## WHAT IS REQUIRED
Find the line that contains "- **Total:** ~10", then repeat it and each line after it to the end of the records, exactly.

## EXCERPTED DATA
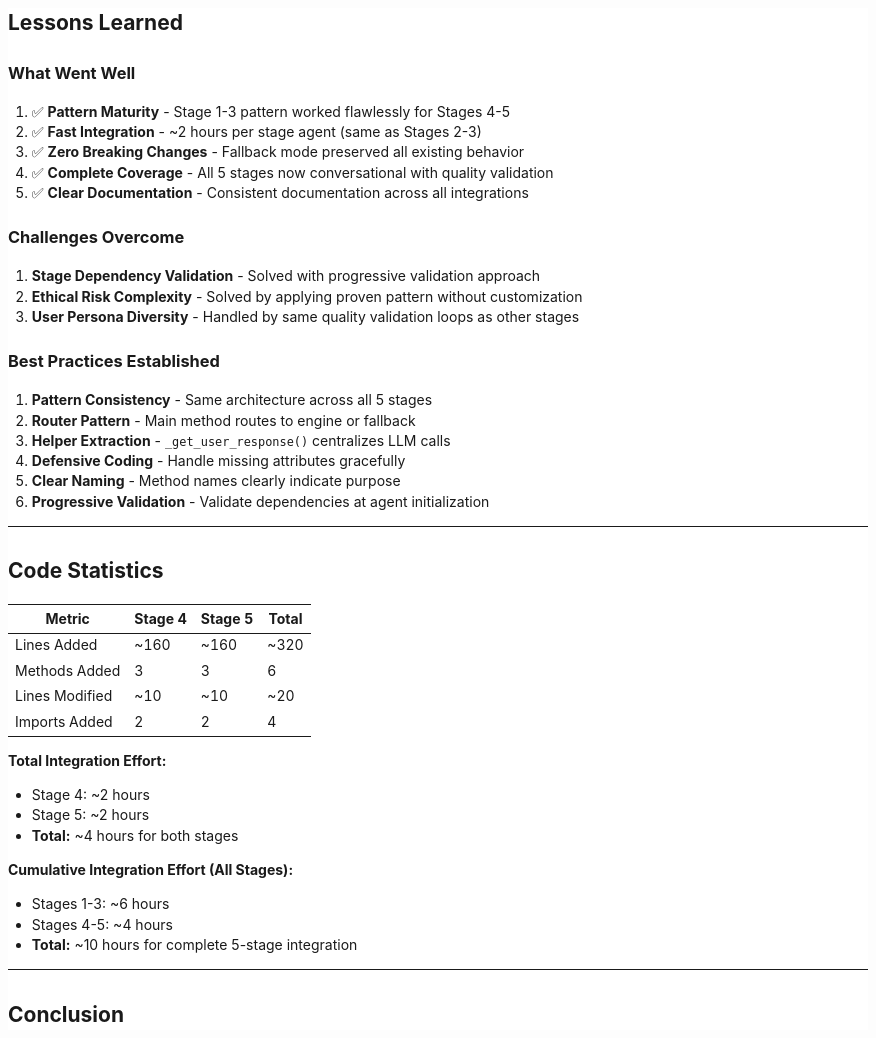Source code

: 
## Lessons Learned

### What Went Well

1. ✅ **Pattern Maturity** - Stage 1-3 pattern worked flawlessly for Stages 4-5
2. ✅ **Fast Integration** - ~2 hours per stage agent (same as Stages 2-3)
3. ✅ **Zero Breaking Changes** - Fallback mode preserved all existing behavior
4. ✅ **Complete Coverage** - All 5 stages now conversational with quality validation
5. ✅ **Clear Documentation** - Consistent documentation across all integrations

### Challenges Overcome

1. **Stage Dependency Validation** - Solved with progressive validation approach
2. **Ethical Risk Complexity** - Solved by applying proven pattern without customization
3. **User Persona Diversity** - Handled by same quality validation loops as other stages

### Best Practices Established

1. **Pattern Consistency** - Same architecture across all 5 stages
2. **Router Pattern** - Main method routes to engine or fallback
3. **Helper Extraction** - `_get_user_response()` centralizes LLM calls
4. **Defensive Coding** - Handle missing attributes gracefully
5. **Clear Naming** - Method names clearly indicate purpose
6. **Progressive Validation** - Validate dependencies at agent initialization

---

## Code Statistics

| Metric | Stage 4 | Stage 5 | Total |
|--------|---------|---------|-------|
| Lines Added | ~160 | ~160 | ~320 |
| Methods Added | 3 | 3 | 6 |
| Lines Modified | ~10 | ~10 | ~20 |
| Imports Added | 2 | 2 | 4 |

**Total Integration Effort:**
- Stage 4: ~2 hours
- Stage 5: ~2 hours
- **Total:** ~4 hours for both stages

**Cumulative Integration Effort (All Stages):**
- Stages 1-3: ~6 hours
- Stages 4-5: ~4 hours
- **Total:** ~10 hours for complete 5-stage integration

---

## Conclusion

## TASK OUTPUT
- **Total:** ~10 hours for complete 5-stage integration

---

## Conclusion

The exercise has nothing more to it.